TOKYO (Reuters) - New U.S. Defense Secretary Lloyd Austin, during his first phone call with his Japanese counterpart, reaffirmed America's commitment to Tokyo to defending a group of East China Sea islets claimed by both Japan and China, the Pentagon said.

Austin, in talks with Japanese Defense Minister Nobuo Kishi, confirmed that Article 5 of the U.S.-Japan security treaty, which stipulates U.S. defence obligations to Japan, covers the uninhabited islands, the Pentagon said in a statement.

The islets are known as the Senkaku islands in Japan and Diaoyu in China.

Austin also reaffirmed that the United States remains opposed to any unilateral attempts to change the status quo in the East China Sea, the Pentagon said.

Japan has become increasingly concerned about Chinese activity in the East China Sea, including incursions into waters around the islands.

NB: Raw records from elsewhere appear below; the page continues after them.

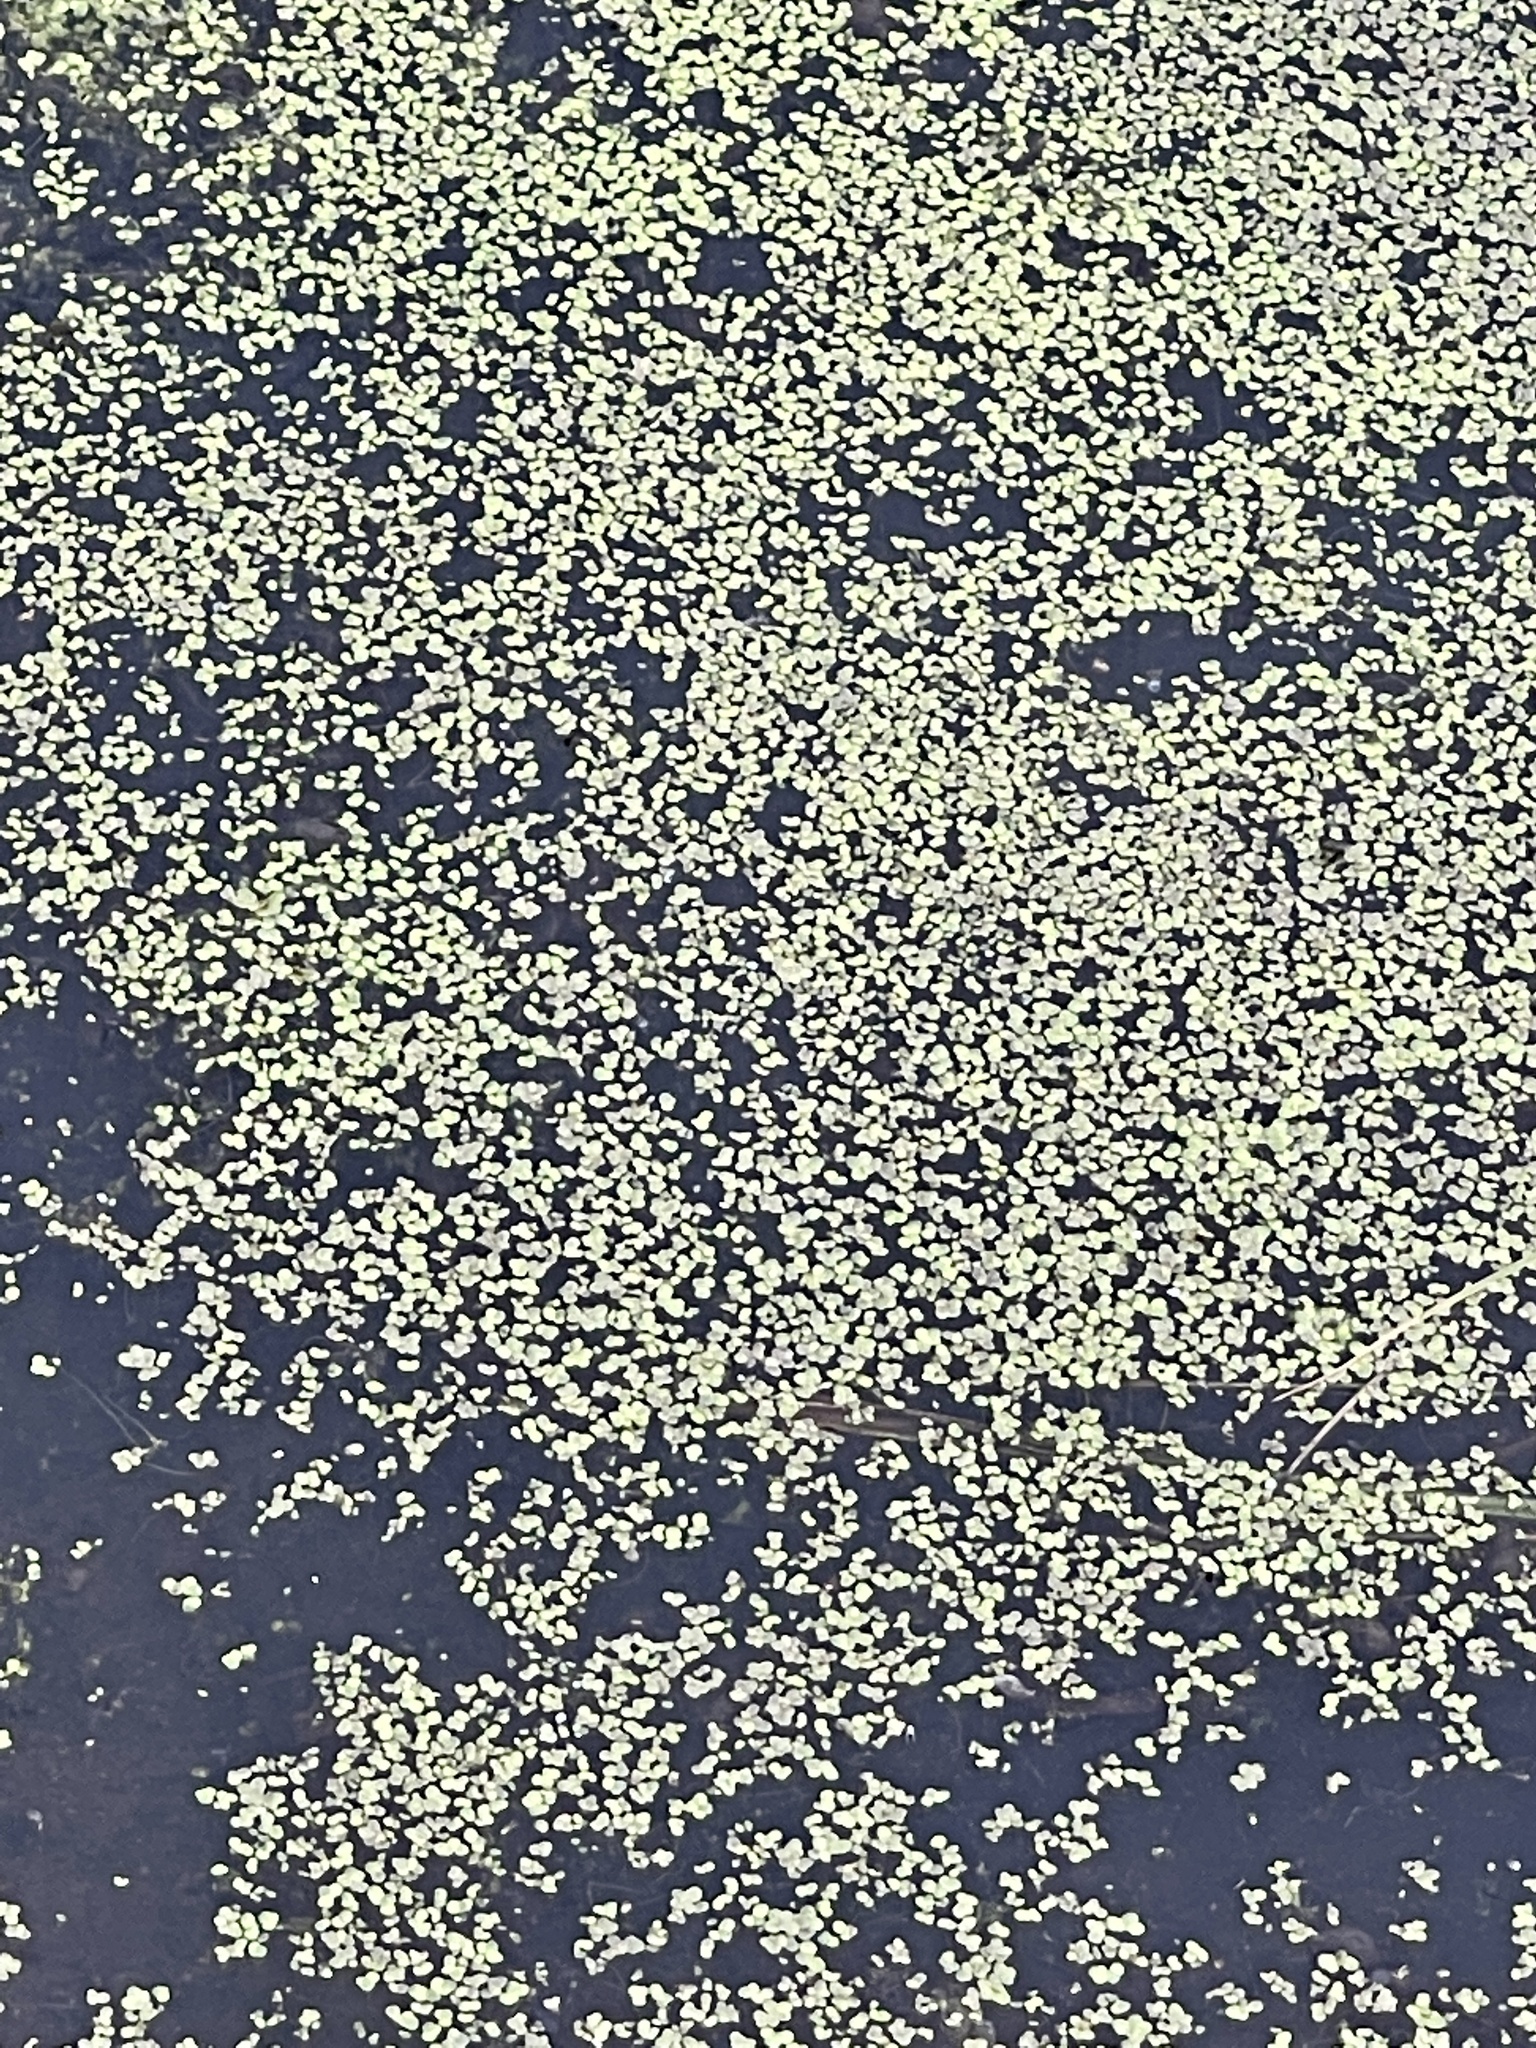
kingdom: Plantae
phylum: Tracheophyta
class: Liliopsida
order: Alismatales
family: Araceae
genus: Lemna
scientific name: Lemna minor
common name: Common duckweed
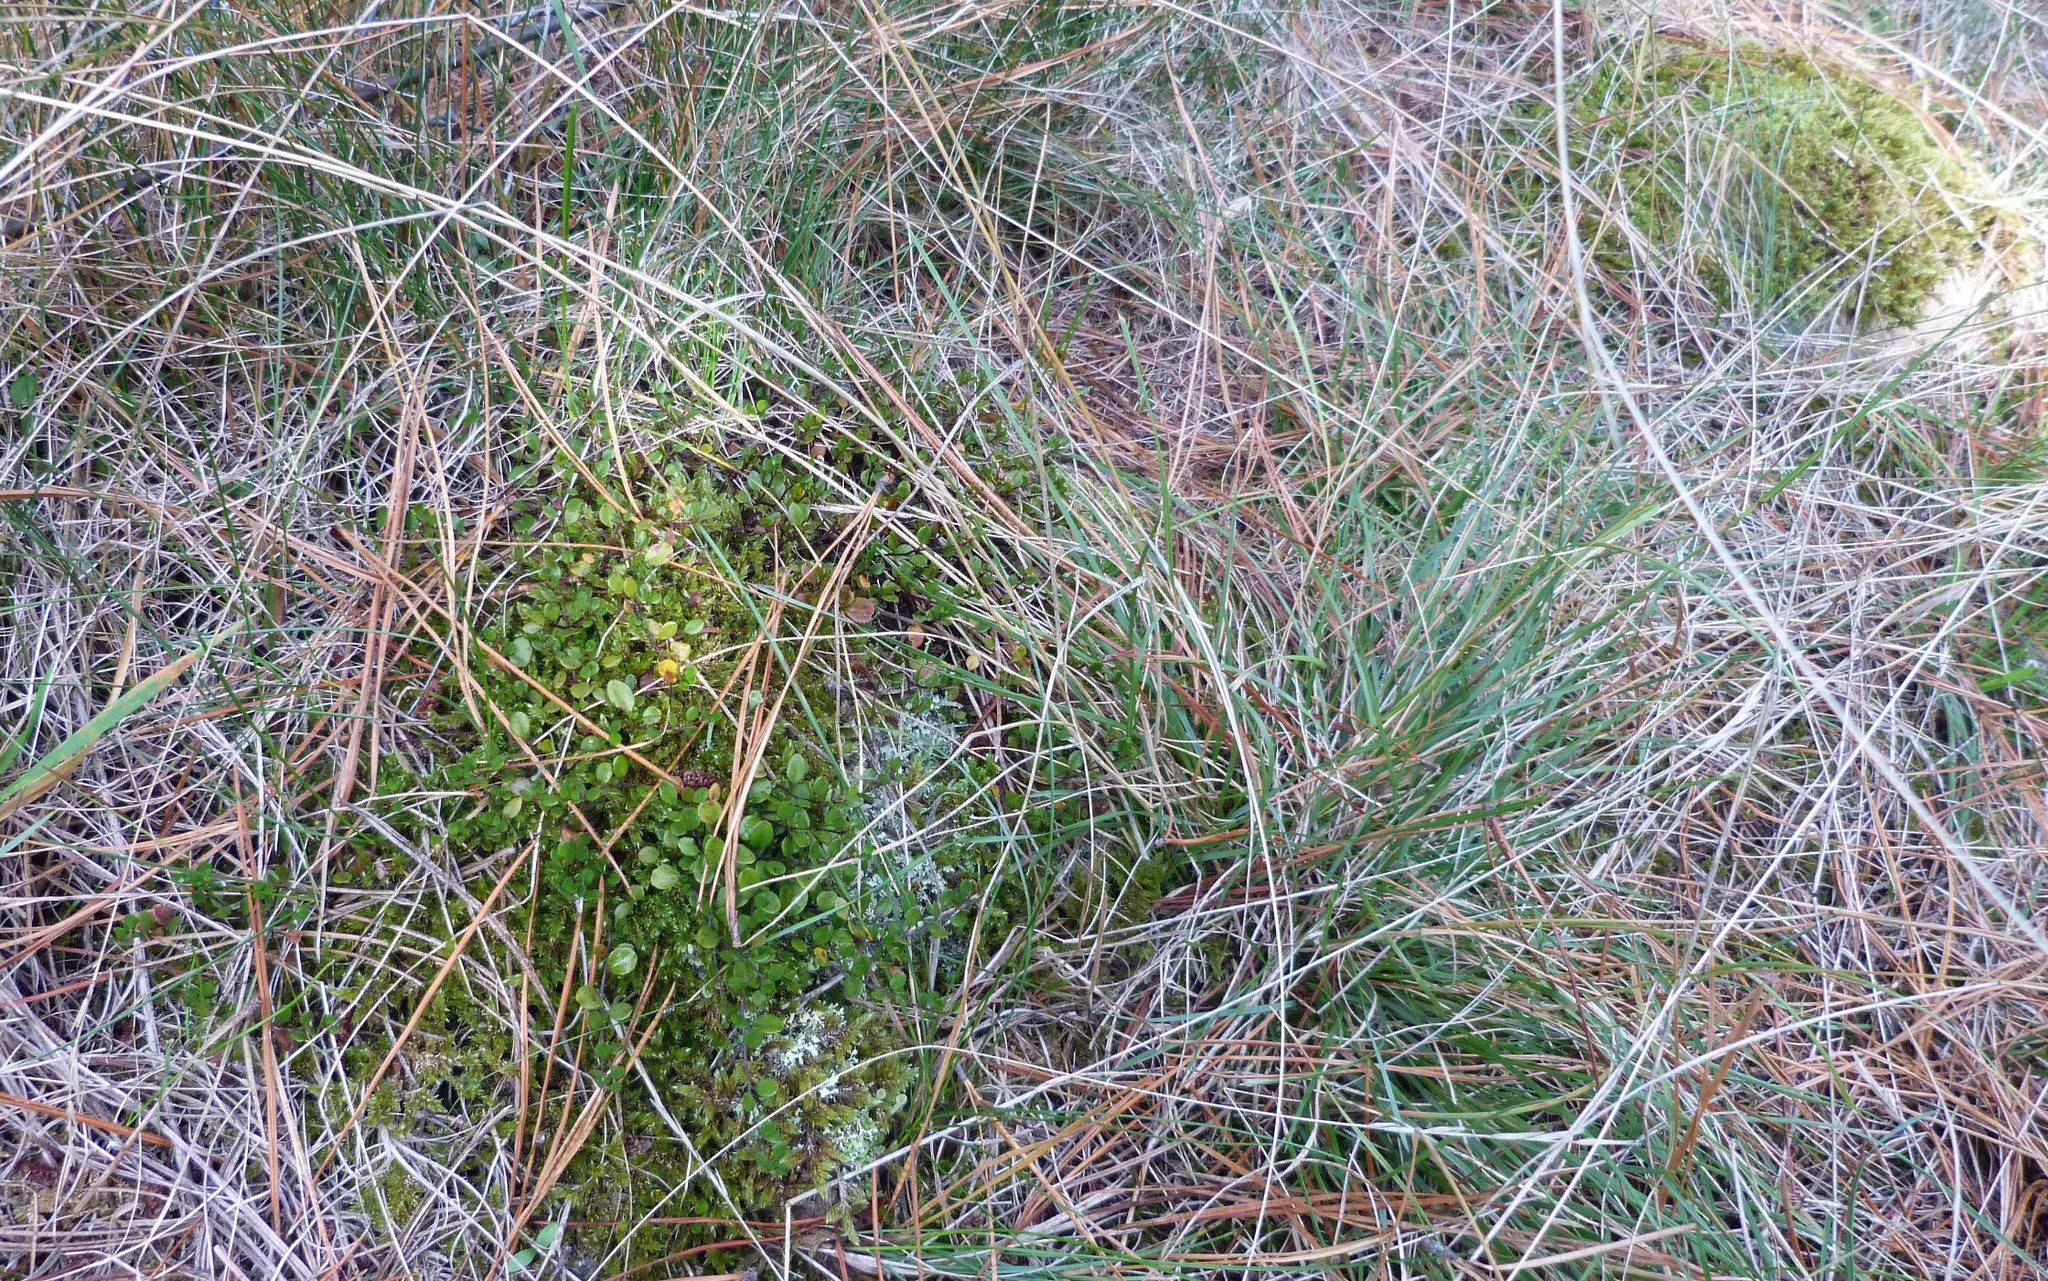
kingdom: Plantae
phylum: Tracheophyta
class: Magnoliopsida
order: Caryophyllales
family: Polygonaceae
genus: Muehlenbeckia
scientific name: Muehlenbeckia axillaris
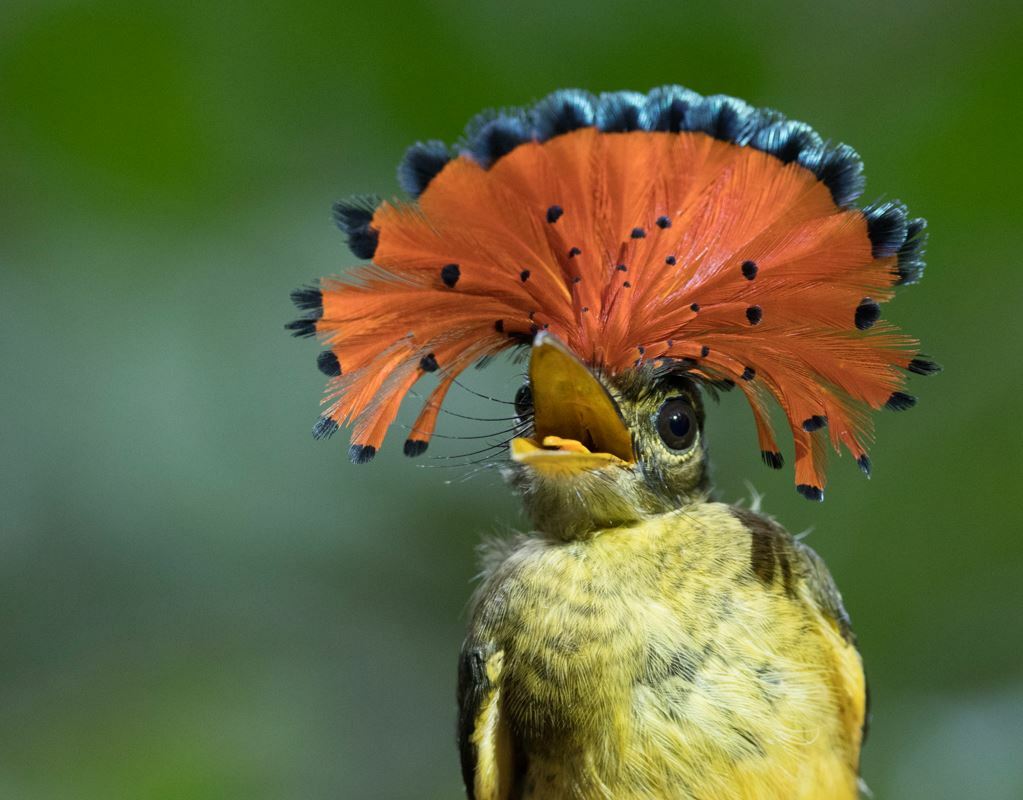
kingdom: Animalia
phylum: Chordata
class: Aves
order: Passeriformes
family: Tyrannidae
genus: Onychorhynchus
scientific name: Onychorhynchus coronatus
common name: Royal flycatcher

The talks marked the first ministerial discussions between Tokyo and Washington since U.S. President Joe Biden took office on Wednesday. Retired Army general Austin made history on Friday by becoming America's first Black defence secretary.

Japan's defence ministry was not immediately available for comment.

U.S. Indo-Pacific Command said on Sunday a U.S. Navy strike group entered the South China Sea on Saturday, the same day Taiwan reported a large incursion of Chinese bombers and fighter jets into its air defence identification zone near the Pratas Islands.